直接選ばれた欧州委員会委員長、あるいは、ヨーロッパの高官を選出し、立法を先導する権力を有する欧州議会をつくることによって米国憲法を真似れば、ヨーロッパを機能させてきた諸状況を破壊するであろうことを、憲法制定会議は認識していた。新しい問題にとり組むために柔軟に進化できる力。すべての加盟国が、その多様な利害を反映させられるように多極化した権力機構。国家の民主主義とアイデンティティへの敬意。




マーク・レナード『アンチ・ネオコンの論理』(山本元 訳、春秋社) p.131-132

アンチ・ネオコンの論理―ヨーロッパ発、ポスト・アメリカの世界秩序

アンチ・ネオコンの論理―ヨーロッパ発、ポスト・アメリカの世界秩序



また、『アンチ・ネオコンの論理』の訳者の山本元氏がその解説で、EUの政策は決して「美しいもの」ではないと断った上で、ロバート・ケーガンの『ネオコンの論理』で提示される「論理」とは別の「論理」による秩序の可能性を示そうとするレナードの姿勢を、とても印象的に描いている。

映画『ヴィトゲンシュタイン』の最後に、友人であるケインズが死の床にあるヴィトゲンシュタインに、ある寓話を語るシーンがある。

こんな話がある。
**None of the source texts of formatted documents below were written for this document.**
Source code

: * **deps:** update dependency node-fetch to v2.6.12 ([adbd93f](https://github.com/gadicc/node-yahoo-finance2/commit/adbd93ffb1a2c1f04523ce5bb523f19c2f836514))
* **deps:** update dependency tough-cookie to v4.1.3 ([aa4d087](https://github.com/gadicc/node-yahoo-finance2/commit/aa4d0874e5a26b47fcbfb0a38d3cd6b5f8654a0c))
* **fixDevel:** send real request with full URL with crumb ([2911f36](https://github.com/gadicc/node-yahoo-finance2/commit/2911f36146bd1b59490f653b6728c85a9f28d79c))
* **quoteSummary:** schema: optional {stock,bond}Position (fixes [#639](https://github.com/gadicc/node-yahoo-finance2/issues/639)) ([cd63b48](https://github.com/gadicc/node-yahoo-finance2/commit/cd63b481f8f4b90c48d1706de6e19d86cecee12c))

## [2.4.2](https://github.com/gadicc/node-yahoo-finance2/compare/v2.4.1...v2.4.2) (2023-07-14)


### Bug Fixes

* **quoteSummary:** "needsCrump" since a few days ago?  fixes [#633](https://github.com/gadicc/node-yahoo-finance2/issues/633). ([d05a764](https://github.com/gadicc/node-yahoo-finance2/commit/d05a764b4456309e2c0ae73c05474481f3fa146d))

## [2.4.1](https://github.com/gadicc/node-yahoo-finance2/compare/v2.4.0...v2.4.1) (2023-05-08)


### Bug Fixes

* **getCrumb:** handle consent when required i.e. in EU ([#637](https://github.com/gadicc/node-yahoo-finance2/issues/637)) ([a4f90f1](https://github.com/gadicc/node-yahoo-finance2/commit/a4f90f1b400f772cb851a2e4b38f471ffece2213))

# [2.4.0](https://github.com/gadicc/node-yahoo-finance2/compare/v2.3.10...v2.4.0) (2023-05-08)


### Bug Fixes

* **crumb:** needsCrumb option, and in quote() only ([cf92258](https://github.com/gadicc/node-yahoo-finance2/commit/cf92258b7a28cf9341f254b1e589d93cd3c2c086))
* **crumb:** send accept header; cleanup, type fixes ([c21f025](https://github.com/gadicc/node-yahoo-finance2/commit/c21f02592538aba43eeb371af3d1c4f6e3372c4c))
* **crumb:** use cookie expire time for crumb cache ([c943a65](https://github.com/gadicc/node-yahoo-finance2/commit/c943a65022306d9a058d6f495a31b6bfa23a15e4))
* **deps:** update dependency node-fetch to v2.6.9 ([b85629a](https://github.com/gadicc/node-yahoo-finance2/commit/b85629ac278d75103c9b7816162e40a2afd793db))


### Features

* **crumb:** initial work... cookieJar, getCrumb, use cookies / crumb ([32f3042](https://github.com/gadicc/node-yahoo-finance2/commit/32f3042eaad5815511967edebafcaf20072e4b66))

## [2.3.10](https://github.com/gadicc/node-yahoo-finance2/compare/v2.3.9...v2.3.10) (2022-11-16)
昔々、世界を一つの論理にしようとした若者がいた。頭のいい彼はその夢を実現し、一歩下がって出来栄えを見た。美しかった。不完全も不確実なものも無い世界。地平線まで続くきらめく氷原。若者は自分の世界を探索することにした。踏み出した彼は仰向けに倒れた。摩擦を忘れていたのだ。


氷はツルツルで汚れもなかった。だから歩けない。若者はそこに座り込んで、涙にくれた。でも年をとるにつけ、彼にはわかってきた。ザラザラは欠点ではなく、世界を動かすものだと。彼は踊りたくなった。地面に散らかった物や言葉は、汚れて形も定かではなかった。賢い老人は、それがあるべき姿だと悟った。それでも彼の中の何かが氷原を恋しがった。そこでは、すべてが輝き純粋で絶対だった。ザラザラの地面はいいが、彼には住めなかった。そこで彼は地面と氷の間にいて、どちらも安住できなかった。それが彼の悲しみのもとだ。


この「涙にくれる若者」は、訳者には、まるで泥沼化したイラクを前にしてもなお「氷原」を恋しがる新保守主義者のように思える。この寓話に出てくる「不完全も不確実なものも無い世界」とは、世界を一冊の本に閉じこめてしまおうとしたヴィトゲンシュタインの『論理哲学論考』なのだが、これがちょうど、ケーガンの『ネオコンの論理』とダブってくる。パワーの論理で、単純に世界を描ききったあの書物に。そして、その書によって突きつけられた「論理」を前に、われわれは「他に国際秩序の論理はないものか」と途方にくれているのだ、と。